BEGIN Document section

Graph Day SF 2018 sessions

We're just now beginning to announce the sessions. Expect many updates over the next few weeks.

Navigating Time and Probability in Knowledge Graphs

Jans Aasman - Franz, Inc.

The market for knowledge graphs is rapidly developing and evolving to solve widely acknowledged deficiencies with data warehouse approaches. Graph databases are providing the foundation for these knowledge graphs and in our enterprise customer base we see two approaches forming: static knowledge graphs and dynamic event driven knowledge graphs. Static knowledge graphs focus mostly on metadata about entities and the relationships between these entities but they don’t capture ongoing business processes. DBPedia, Geonames and Census or Pubmed are great examples of static knowledge.
Dynamic knowledge graphs are used in the enterprise to facilitate internal processes, facilitate the improvement of products or services or gather dynamic knowledge about customers. I recently authored an IEEE article describing this evolution of knowledge graphs in the Enterprise and during this presentation I will describe two critical success factors for dynamic knowledge graphs, a uniform way to model, query and interactively navigate time and the power of incorporating probabilities into the graph. The presentation will cover three use cases and live demos showing the confluence of knowledge via machine learning, visual querying, distributed graph databases, and big data not only displays links between objects, but also quantifies the probability of their occurrence.

Graph Database + Legacy Application = Hard

Dave Bechberger - GeneByGene

"Let's use a graph to add special project alpha to our product" - Big Boss
"Our application is 15 years old and built on SQL server" - Team
"This project alpha was funded as a graph problem so we are using one" - Big Boss

No matter if you are new to using graph databases or a seasoned veteran implementing new technology into legacy applications is hard. Implementing one as relatively new, and unknown, as graph databases is even harder. The reality is that almost every applications is a legacy application and in order to make them better, taking the hard path turns out to be the best approach.

END Document section

Turn the paragraph of the Graph Day sessions page that begins "The market for knowledge graphs" into a short bulleted list that keeps its main facts. The records below the text come from a different source.

BEGIN Material shown

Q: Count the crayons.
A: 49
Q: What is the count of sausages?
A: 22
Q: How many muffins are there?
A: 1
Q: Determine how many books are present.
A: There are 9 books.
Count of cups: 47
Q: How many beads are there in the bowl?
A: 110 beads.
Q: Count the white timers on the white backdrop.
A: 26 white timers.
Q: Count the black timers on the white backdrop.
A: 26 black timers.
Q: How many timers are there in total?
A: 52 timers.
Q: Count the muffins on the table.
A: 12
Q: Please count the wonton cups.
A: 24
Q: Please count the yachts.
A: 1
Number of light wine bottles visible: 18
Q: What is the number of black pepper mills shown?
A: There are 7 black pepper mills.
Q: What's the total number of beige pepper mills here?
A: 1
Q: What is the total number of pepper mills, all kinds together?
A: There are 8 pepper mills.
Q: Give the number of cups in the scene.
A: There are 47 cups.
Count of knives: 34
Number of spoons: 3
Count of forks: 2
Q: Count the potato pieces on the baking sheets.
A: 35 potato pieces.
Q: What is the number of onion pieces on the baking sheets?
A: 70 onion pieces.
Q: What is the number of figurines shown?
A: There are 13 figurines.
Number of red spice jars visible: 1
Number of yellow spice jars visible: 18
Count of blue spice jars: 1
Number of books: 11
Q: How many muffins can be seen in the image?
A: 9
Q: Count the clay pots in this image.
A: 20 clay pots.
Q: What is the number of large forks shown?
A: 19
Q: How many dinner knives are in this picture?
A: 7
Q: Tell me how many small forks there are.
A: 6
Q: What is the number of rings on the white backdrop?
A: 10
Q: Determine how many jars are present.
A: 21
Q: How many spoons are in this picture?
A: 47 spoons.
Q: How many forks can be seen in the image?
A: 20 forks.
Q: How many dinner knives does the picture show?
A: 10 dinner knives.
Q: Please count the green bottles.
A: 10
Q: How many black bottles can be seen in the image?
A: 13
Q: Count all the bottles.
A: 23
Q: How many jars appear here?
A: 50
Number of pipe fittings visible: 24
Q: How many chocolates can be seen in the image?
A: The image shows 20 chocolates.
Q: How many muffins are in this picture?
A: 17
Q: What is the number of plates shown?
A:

END Material shown

→ Correct answer:
- The knowledge graph market is growing fast to fix known weaknesses of data warehouse approaches.
- Graph databases are the foundation of these knowledge graphs.
- Among enterprise customers, two approaches are forming: static knowledge graphs and dynamic, event-driven knowledge graphs.
- Static knowledge graphs mostly hold metadata about entities and how they relate, but do not capture ongoing business processes.
- Examples of static knowledge: DBPedia, Geonames, and Census or Pubmed.